» Saved entries:
====================

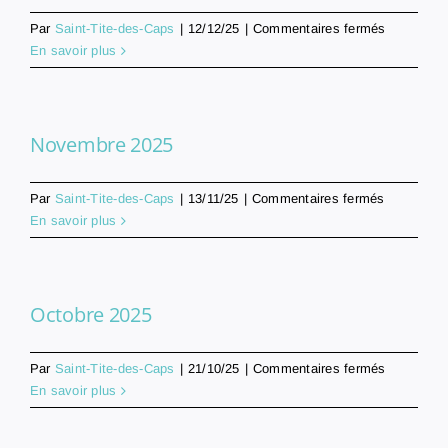
sur
Par
Saint-Tite-des-Caps
|
12/12/25
|
Commentaires fermés
Décembre
En savoir plus
2025
Novembre 2025
sur
Par
Saint-Tite-des-Caps
|
13/11/25
|
Commentaires fermés
Novembre
En savoir plus
2025
Octobre 2025
sur
Par
Saint-Tite-des-Caps
|
21/10/25
|
Commentaires fermés
Octobre
En savoir plus
2025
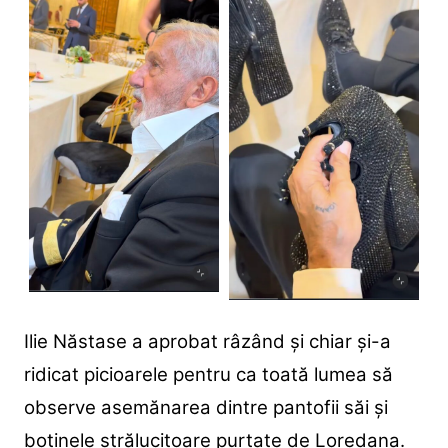
Ilie Năstase a aprobat râzând și chiar și-a
ridicat picioarele pentru ca toată lumea să
observe asemănarea dintre pantofii săi și
botinele strălucitoare purtate de Loredana.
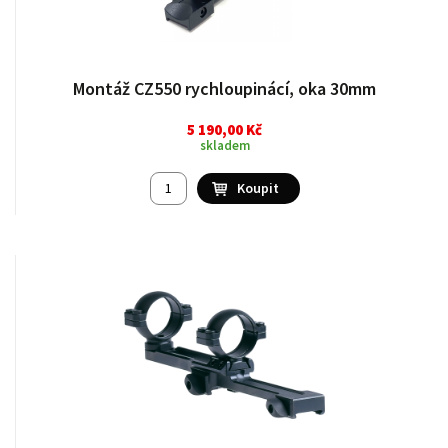
Montáž CZ550 rychloupinácí, oka 30mm
5 190,00 Kč
skladem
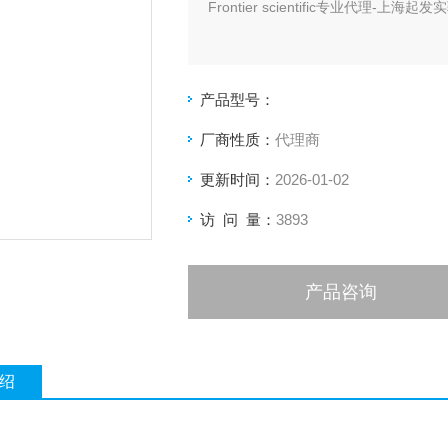
Frontier scientific专业代理
产品型号：
厂商性质：
代理商
更新时间：
2026-01-02
访 问 量：
3893
产品咨询
绍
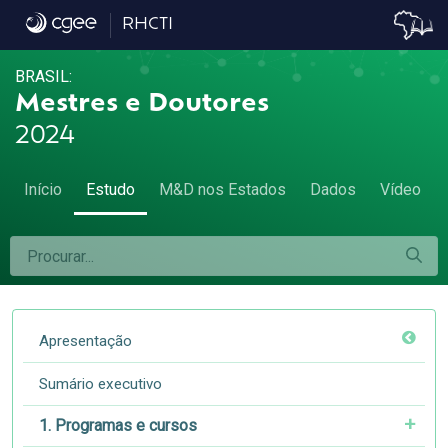
5.2 Proporção de mulheres entre os titulad
RHCTI
BRASIL:
Mestres e Doutores
2024
Início
Estudo
M&D nos Estados
Dados
Vídeo
Apresentação
Sumário executivo
1. Programas e cursos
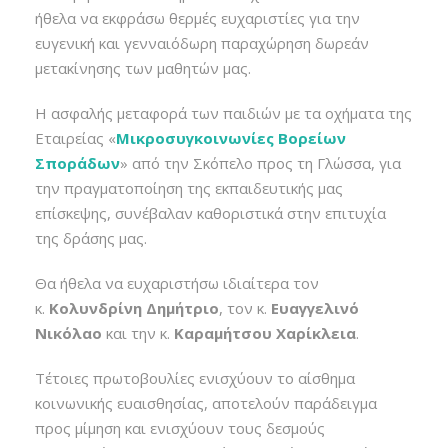
ήθελα να εκφράσω θερμές ευχαριστίες για την
ευγενική και γενναιόδωρη παραχώρηση δωρεάν
μετακίνησης των μαθητών μας.
Η ασφαλής μεταφορά των παιδιών με τα οχήματα της
Εταιρείας «
Μικροσυγκοινωνίες Βορείων
Σποράδων
» από την Σκόπελο προς τη Γλώσσα, για
την πραγματοποίηση της εκπαιδευτικής μας
επίσκεψης, συνέβαλαν καθοριστικά στην επιτυχία
της δράσης μας.
Θα ήθελα να ευχαριστήσω ιδιαίτερα τον
κ.
Κολυνδρίνη Δημήτριο
, τον κ.
Ευαγγελινό
Νικόλαο
και την κ.
Καραμήτσου Χαρίκλεια
.
Τέτοιες πρωτοβουλίες ενισχύουν το αίσθημα
κοινωνικής ευαισθησίας, αποτελούν παράδειγμα
προς μίμηση και ενισχύουν τους δεσμούς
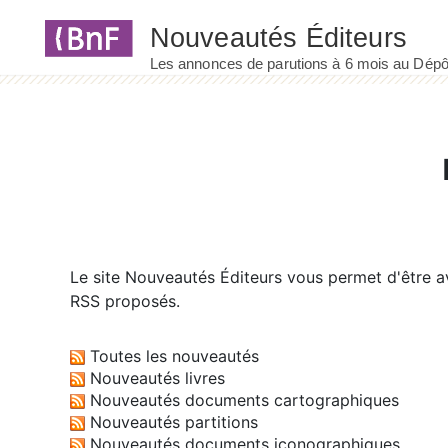
Panneau de gestion des cookies
Le site
Nouveautés Éditeurs
vous permet d'être av
RSS proposés.
Toutes les nouveautés
Nouveautés livres
Nouveautés documents cartographiques
Nouveautés partitions
Nouveautés documents iconographiques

====================

» ACTIVITY: Return all records above verbatim without their pictures.

» RESPONSE AREA:
sur
Par
Saint-Tite-des-Caps
|
12/12/25
|
Commentaires fermés
Décembre
En savoir plus
2025
Novembre 2025
sur
Par
Saint-Tite-des-Caps
|
13/11/25
|
Commentaires fermés
Novembre
En savoir plus
2025
Octobre 2025
sur
Par
Saint-Tite-des-Caps
|
21/10/25
|
Commentaires fermés
Octobre
En savoir plus
2025
Ilie Năstase a aprobat râzând și chiar și-a
ridicat picioarele pentru ca toată lumea să
observe asemănarea dintre pantofii săi și
botinele strălucitoare purtate de Loredana.
Montáž CZ550 rychloupinácí, oka 30mm
5 190,00 Kč
skladem
Frontier scientific专业代理
产品型号：
厂商性质：
代理商
更新时间：
2026-01-02
访 问 量：
3893
产品咨询
绍
5.2 Proporção de mulheres entre os titulad
RHCTI
BRASIL:
Mestres e Doutores
2024
Início
Estudo
M&D nos Estados
Dados
Vídeo
Apresentação
Sumário executivo
1. Programas e cursos
ήθελα να εκφράσω θερμές ευχαριστίες για την
ευγενική και γενναιόδωρη παραχώρηση δωρεάν
μετακίνησης των μαθητών μας.
Η ασφαλής μεταφορά των παιδιών με τα οχήματα της
Εταιρείας «
Μικροσυγκοινωνίες Βορείων
Σποράδων
» από την Σκόπελο προς τη Γλώσσα, για
την πραγματοποίηση της εκπαιδευτικής μας
επίσκεψης, συνέβαλαν καθοριστικά στην επιτυχία
της δράσης μας.
Θα ήθελα να ευχαριστήσω ιδιαίτερα τον
κ.
Κολυνδρίνη Δημήτριο
, τον κ.
Ευαγγελινό
Νικόλαο
και την κ.
Καραμήτσου Χαρίκλεια
.
Τέτοιες πρωτοβουλίες ενισχύουν το αίσθημα
κοινωνικής ευαισθησίας, αποτελούν παράδειγμα
προς μίμηση και ενισχύουν τους δεσμούς
Panneau de gestion des cookies
Le site
Nouveautés Éditeurs
vous permet d'être av
RSS proposés.
Toutes les nouveautés
Nouveautés livres
Nouveautés documents cartographiques
Nouveautés partitions
Nouveautés documents iconographiques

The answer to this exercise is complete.